- _Exercise instructions_:
[a] The post on usrloc restart persistency lists the qualities of the proposed solution as bullet points. Name each quality.
[b] Write the next part of the mailing-list post on usrloc restart persistency, following on from its final line.

(Selected excerpt Opens)

Re: usrloc restart persistency on seed node

Liviu Chircu
Happy New Year John, Alexey and everyone else!

I just finished catching up with this thread, and I must admit that I now
concur with John's distaste of the asymmetric nature of cluster node
restarts!

Although it is correct and gets the job done, the 2.4 "seed" mechanism
forces
the admin to conditionally add a "opensipsctl fifo ul_cluster_sync" command
into the startup script of all "seed" nodes.  I think we can do better :)

What if we kept the "seed" concept, but tweaked it such that instead of
meaning:

"following a restart, always start in 'synced' state, with an empty dataset"

... it would now mean:

"following a restart or cluster sync command, fall back to a 'synced' state,
with an empty dataset if and only if we are unable to find a suitable sync
candidate within X seconds"

This solution seems to fit all requirements that I've seen posted so
far.  It is:

* correct (a cluster with at least 1 "seed" node will still never deadlock)
* symmetric (with the exception of cluster bootstrapping, all node
restarts are identical)
* autonomous (users need not even know about "ul_cluster_sync" anymore!

(Selected excerpt Closes)
(Data listing Opens)

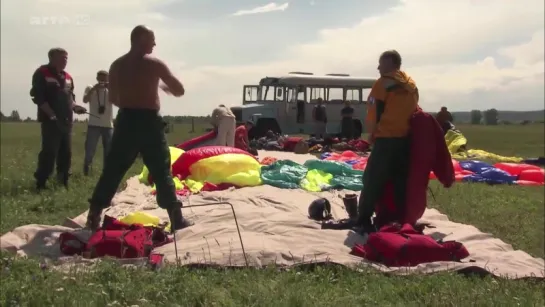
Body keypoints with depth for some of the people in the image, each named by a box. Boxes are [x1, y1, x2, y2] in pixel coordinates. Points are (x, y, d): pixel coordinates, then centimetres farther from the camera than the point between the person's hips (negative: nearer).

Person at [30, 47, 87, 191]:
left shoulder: (68, 77, 16)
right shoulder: (42, 73, -6)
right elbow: (38, 97, -13)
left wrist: (74, 107, 1)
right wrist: (52, 115, -19)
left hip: (66, 121, 7)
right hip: (50, 120, -7)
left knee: (66, 153, 9)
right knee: (49, 152, -10)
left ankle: (63, 182, 18)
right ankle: (40, 183, -2)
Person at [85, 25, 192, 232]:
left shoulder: (117, 65, 9)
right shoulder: (154, 64, -5)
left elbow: (112, 98, 13)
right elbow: (179, 91, 0)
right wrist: (165, 87, 20)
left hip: (125, 120, 4)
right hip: (149, 121, -4)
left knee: (112, 170, 9)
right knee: (162, 172, 2)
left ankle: (93, 217, 11)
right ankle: (177, 219, 4)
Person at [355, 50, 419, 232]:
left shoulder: (384, 82, -6)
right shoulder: (411, 84, 14)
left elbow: (377, 112, -7)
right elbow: (415, 111, 16)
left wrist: (373, 134, 3)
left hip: (386, 139, -6)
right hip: (406, 139, 6)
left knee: (373, 179, -1)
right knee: (402, 181, 11)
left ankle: (363, 219, 0)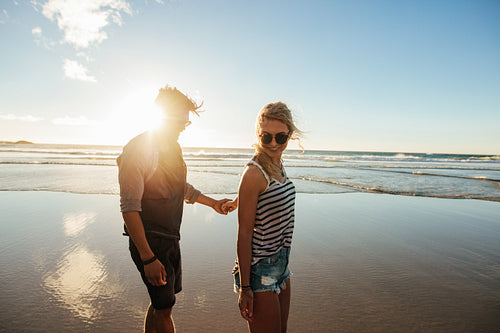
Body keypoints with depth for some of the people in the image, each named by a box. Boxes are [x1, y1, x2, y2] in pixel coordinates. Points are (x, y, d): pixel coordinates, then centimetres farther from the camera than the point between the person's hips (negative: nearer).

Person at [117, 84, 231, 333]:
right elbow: (129, 207, -23)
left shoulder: (173, 148, 9)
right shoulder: (139, 149, -19)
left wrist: (213, 203, 23)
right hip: (150, 241, -8)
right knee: (164, 307, 3)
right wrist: (148, 258, -25)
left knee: (161, 301, 19)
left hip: (170, 238, 8)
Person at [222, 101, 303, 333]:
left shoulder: (278, 164, 2)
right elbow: (244, 234, -20)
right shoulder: (254, 173, -22)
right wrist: (245, 287, -17)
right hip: (260, 270, -8)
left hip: (280, 265, 8)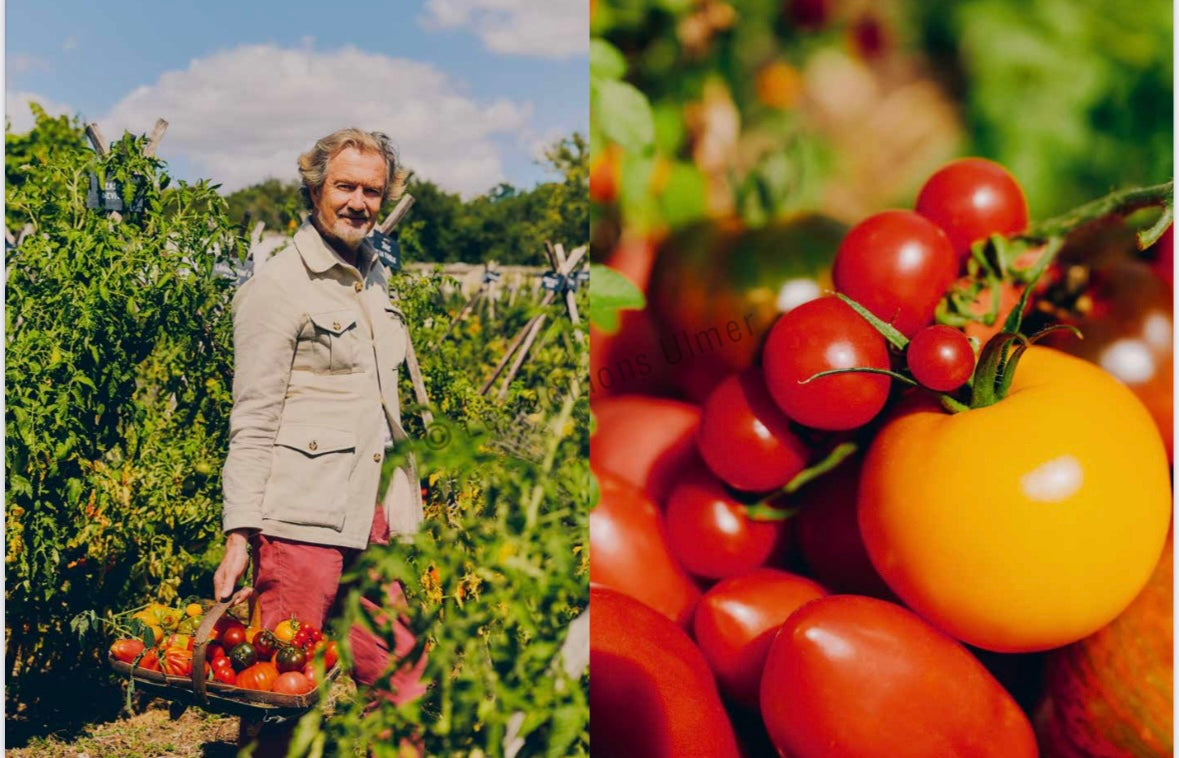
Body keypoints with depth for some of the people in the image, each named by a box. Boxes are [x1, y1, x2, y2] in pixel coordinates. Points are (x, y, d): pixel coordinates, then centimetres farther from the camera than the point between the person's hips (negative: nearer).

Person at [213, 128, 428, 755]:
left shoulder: (375, 277, 15)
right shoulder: (276, 287, -6)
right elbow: (252, 422, -8)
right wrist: (239, 536, -12)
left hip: (376, 515, 7)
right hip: (303, 516, -6)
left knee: (401, 683, 8)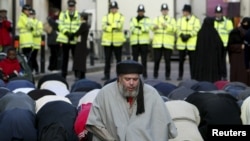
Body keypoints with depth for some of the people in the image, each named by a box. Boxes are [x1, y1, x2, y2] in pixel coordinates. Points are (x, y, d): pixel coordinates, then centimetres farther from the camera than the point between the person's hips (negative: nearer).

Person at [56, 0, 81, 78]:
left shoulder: (78, 15, 3)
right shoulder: (63, 14, 8)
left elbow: (79, 26, -5)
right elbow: (61, 25, -2)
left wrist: (74, 33, -21)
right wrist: (66, 32, -17)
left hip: (74, 40, -1)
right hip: (65, 39, 1)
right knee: (65, 57, 8)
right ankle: (63, 74, 14)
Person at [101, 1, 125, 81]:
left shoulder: (121, 16, 7)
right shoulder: (106, 17, 10)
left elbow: (119, 25, -12)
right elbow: (104, 26, -7)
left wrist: (109, 25, -17)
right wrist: (114, 27, -17)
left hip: (117, 41, -1)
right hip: (107, 41, 1)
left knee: (118, 59, 6)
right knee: (107, 59, 3)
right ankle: (107, 75, 8)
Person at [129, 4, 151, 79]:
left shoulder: (147, 19, 9)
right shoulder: (132, 19, 13)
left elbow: (147, 28, -10)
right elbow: (131, 28, -5)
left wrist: (138, 27, -26)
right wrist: (142, 30, -14)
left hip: (144, 42, -1)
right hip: (135, 42, 1)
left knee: (144, 58, -2)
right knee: (135, 57, 1)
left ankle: (144, 73, 2)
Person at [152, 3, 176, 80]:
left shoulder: (172, 20, 13)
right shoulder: (157, 19, 15)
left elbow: (174, 29, -7)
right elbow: (153, 28, -3)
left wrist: (166, 26, -25)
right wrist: (154, 27, -27)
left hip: (168, 44, 0)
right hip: (157, 43, 0)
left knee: (167, 61, -2)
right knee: (156, 60, 0)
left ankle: (167, 75, 5)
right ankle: (155, 75, 9)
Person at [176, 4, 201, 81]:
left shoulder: (196, 20, 4)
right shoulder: (180, 20, 14)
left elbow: (196, 30, -6)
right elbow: (178, 29, 4)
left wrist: (189, 35, -18)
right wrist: (181, 35, -15)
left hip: (192, 44, -3)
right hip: (181, 43, 3)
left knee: (192, 60, -1)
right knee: (181, 60, 6)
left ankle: (193, 76, 4)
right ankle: (180, 75, 15)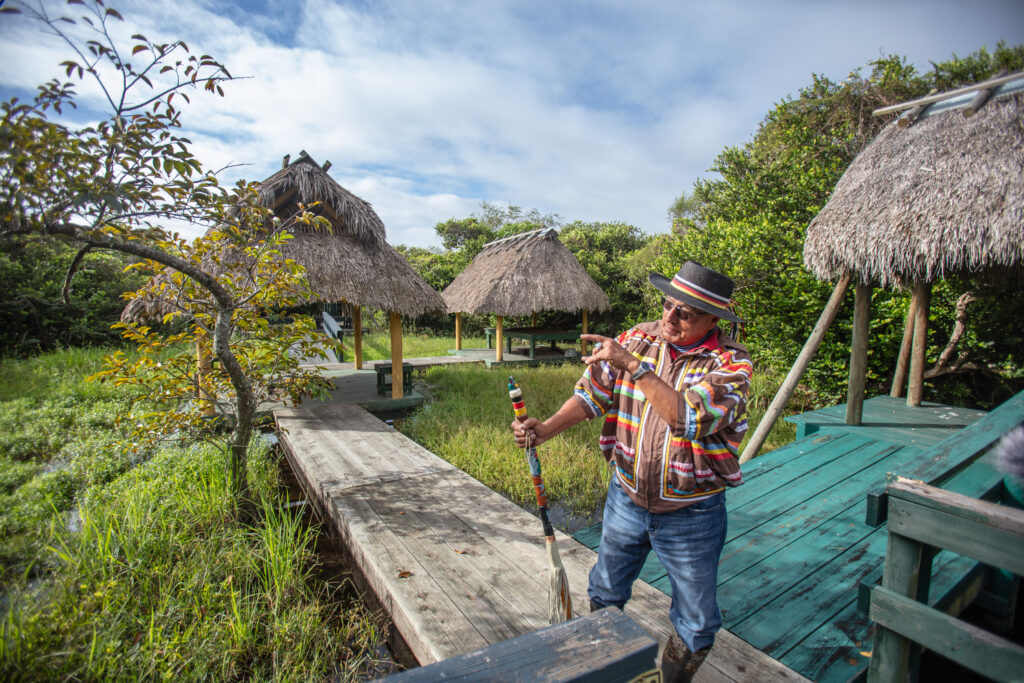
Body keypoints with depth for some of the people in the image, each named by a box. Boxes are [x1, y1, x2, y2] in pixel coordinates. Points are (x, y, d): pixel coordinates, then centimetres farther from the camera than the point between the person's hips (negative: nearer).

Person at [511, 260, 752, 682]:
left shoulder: (731, 363, -17)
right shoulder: (638, 339, -6)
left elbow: (690, 418, -33)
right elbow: (592, 395, -6)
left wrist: (635, 366, -36)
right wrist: (546, 429, -21)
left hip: (691, 516, -3)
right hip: (626, 499, 4)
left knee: (696, 623, 17)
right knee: (604, 593, 25)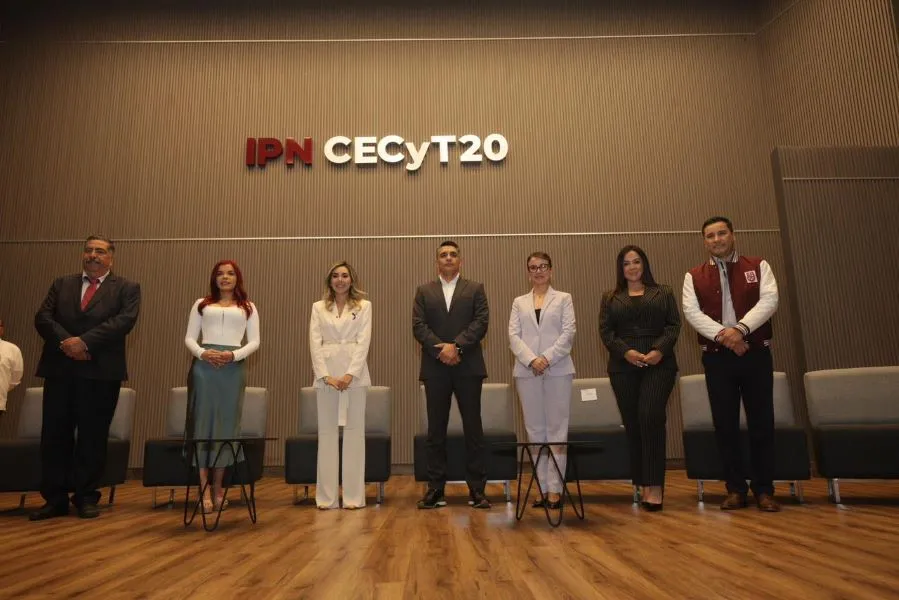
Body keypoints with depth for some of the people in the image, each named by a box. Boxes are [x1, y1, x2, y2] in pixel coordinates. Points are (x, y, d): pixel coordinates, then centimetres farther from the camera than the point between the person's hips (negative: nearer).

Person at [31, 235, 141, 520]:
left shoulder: (127, 288, 6)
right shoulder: (62, 284, 16)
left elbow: (125, 320, -10)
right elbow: (42, 317, 5)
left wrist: (85, 342, -19)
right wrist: (65, 342, -13)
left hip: (101, 372, -3)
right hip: (59, 370, 3)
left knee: (93, 436, 3)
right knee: (54, 435, 6)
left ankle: (86, 497, 15)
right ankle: (55, 499, 17)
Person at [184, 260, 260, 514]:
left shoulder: (248, 307, 13)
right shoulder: (201, 304, 14)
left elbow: (254, 341, 6)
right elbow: (189, 338, 9)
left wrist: (234, 354, -12)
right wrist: (202, 352, -12)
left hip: (234, 367, 0)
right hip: (204, 366, 0)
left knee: (227, 423, 1)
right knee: (203, 421, -4)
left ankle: (218, 487, 10)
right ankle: (205, 489, -1)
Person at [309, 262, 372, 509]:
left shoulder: (364, 306, 6)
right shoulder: (318, 307, 11)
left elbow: (364, 341, -3)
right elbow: (315, 343, 2)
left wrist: (350, 374, -14)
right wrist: (326, 375, -10)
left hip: (354, 373, -1)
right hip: (326, 373, 2)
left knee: (354, 431, 0)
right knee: (327, 432, 2)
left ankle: (353, 495, 6)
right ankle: (327, 496, 8)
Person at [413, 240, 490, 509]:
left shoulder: (475, 289, 9)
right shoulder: (424, 291, 12)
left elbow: (481, 322, -3)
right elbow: (418, 326, 1)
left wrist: (456, 346, -15)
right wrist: (441, 349, -13)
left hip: (468, 367, -1)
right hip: (435, 368, 1)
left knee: (473, 429, 2)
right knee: (436, 431, 5)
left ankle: (477, 489, 9)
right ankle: (435, 489, 12)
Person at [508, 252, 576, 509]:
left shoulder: (564, 299, 9)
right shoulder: (519, 302, 14)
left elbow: (569, 332, -2)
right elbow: (513, 336, 4)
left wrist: (547, 358, -13)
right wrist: (531, 360, -12)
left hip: (558, 370, -2)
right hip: (527, 371, 2)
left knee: (556, 428, -2)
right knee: (535, 429, 3)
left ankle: (555, 488, 2)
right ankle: (542, 486, 10)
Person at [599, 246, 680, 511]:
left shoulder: (663, 292, 13)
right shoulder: (610, 298, 15)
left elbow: (674, 325, 4)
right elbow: (605, 332, 5)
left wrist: (659, 350, -13)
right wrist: (626, 351, -11)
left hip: (659, 364, -2)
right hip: (623, 367, 2)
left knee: (651, 417, -17)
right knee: (632, 424, 2)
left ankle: (655, 484, -11)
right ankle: (642, 484, 11)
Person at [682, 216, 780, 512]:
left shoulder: (758, 266, 6)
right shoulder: (694, 276, 7)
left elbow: (769, 300, -8)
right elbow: (692, 312, -5)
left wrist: (741, 328, -23)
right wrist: (722, 335, -20)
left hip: (756, 353, 0)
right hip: (717, 357, 1)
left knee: (761, 422, 3)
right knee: (725, 424, 4)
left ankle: (764, 490, 14)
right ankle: (736, 489, 15)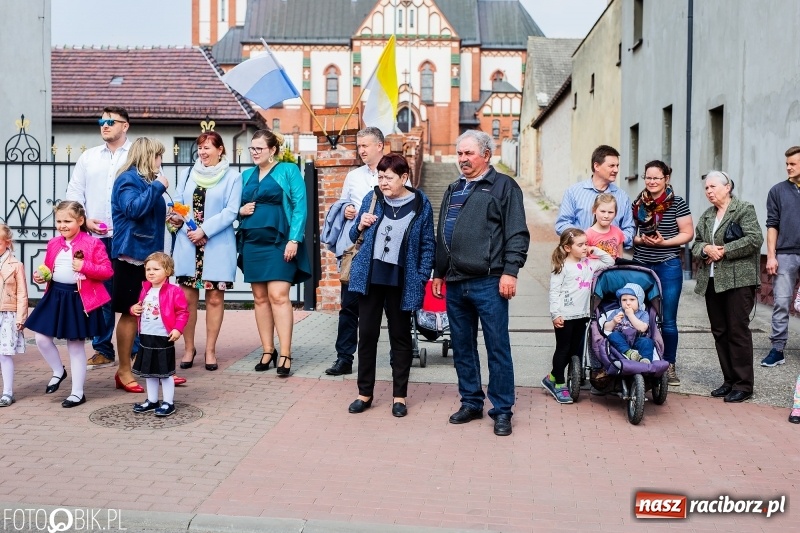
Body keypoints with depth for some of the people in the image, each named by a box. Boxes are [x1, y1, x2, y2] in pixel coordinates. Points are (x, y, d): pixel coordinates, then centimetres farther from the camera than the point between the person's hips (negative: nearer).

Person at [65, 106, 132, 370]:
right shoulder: (88, 157, 16)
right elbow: (74, 192, 14)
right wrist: (85, 220, -1)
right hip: (96, 237, 4)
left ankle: (137, 350, 7)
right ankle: (103, 351, 15)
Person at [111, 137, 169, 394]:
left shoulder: (146, 180, 16)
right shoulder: (128, 179, -9)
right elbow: (133, 209, -26)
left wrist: (168, 216, 12)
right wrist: (158, 187, -19)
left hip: (148, 254, 9)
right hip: (131, 255, -9)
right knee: (130, 313, -1)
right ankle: (124, 371, 10)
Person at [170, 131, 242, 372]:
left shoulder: (232, 177, 1)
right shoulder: (188, 175, 13)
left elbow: (231, 211, -7)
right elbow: (178, 204, 12)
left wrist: (204, 230, -14)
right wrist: (177, 218, -10)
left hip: (218, 246, -3)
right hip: (187, 244, 3)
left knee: (215, 298, 2)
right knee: (187, 297, 3)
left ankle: (210, 350, 13)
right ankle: (189, 348, 15)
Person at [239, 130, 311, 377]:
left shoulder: (289, 170, 0)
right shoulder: (246, 175, 15)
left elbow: (299, 206, -6)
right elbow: (235, 206, 22)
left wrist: (294, 239, -15)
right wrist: (240, 210, -2)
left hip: (278, 241, -5)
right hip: (252, 242, 6)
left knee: (278, 295, -12)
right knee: (260, 297, 6)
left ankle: (285, 355, -9)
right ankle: (267, 351, 14)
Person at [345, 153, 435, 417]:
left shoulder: (420, 204, -4)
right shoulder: (371, 198, 2)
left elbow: (427, 245, -1)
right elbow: (354, 237, 11)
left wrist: (422, 278, -8)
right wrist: (361, 226, -11)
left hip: (401, 281, -2)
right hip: (370, 277, 2)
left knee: (400, 336, 9)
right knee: (367, 334, 7)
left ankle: (400, 395, 19)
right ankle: (365, 393, 19)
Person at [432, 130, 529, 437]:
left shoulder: (503, 187, 0)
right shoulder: (453, 191, 19)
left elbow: (517, 234, -7)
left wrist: (510, 271, -15)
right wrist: (439, 273, 21)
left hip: (488, 282, -6)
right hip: (455, 283, 7)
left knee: (497, 347, -1)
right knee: (462, 347, 12)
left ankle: (502, 410, 8)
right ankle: (471, 403, 24)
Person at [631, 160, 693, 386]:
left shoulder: (677, 204, -3)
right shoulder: (638, 203, 7)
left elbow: (687, 234, -4)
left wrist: (664, 242, -17)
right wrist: (640, 240, -8)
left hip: (668, 267, -3)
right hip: (640, 266, 3)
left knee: (668, 320, 3)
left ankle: (669, 366, 14)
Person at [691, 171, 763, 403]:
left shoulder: (744, 209, -3)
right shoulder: (706, 216, 17)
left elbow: (755, 239, -14)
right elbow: (695, 244, 16)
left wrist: (724, 251, -14)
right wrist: (706, 249, -6)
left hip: (738, 280, -7)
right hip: (712, 281, 7)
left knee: (738, 331, -4)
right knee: (719, 332, 10)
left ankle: (743, 384, 5)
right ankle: (729, 380, 19)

(Data listing Closes)

- _Answers provided_:
[a] correct, symmetric, autonomous

[b]
Not saying
               this is necessarily good, but it brings down the learning
curve)

The only downside could be that any cluster bootstrap will now last at
least X seconds.
But that seems such a rare event (in production, at least) that we need
not worry
about it.  Furthermore, the X seconds will be configurable.

What do you think?

PS: by "cluster bootstrap" I mean (re)starting all nodes simultaneously.

Best regards,

Liviu Chircu
OpenSIPS Developer
http://www.opensips-solutions.com

On 02.01.2019 12:24, John Quick wrote:

> Alexey,
>
> Thanks for your feedback. I acknowledge that, in theory, a situation may
> arise where a node is brought online and all the previously running nodes
> were not fully synchronised so it is then a problem for the newly started
> node to know which data set to pull. In addition to the example you give -
> lost interconnection - I can also foresee difficulties when several nodes
> all start at the same time. However, I do not see how arbitrarily setting
> one node as "seed" will help to resolve either of these situations unless
> the seed node has more (or better) information than the others.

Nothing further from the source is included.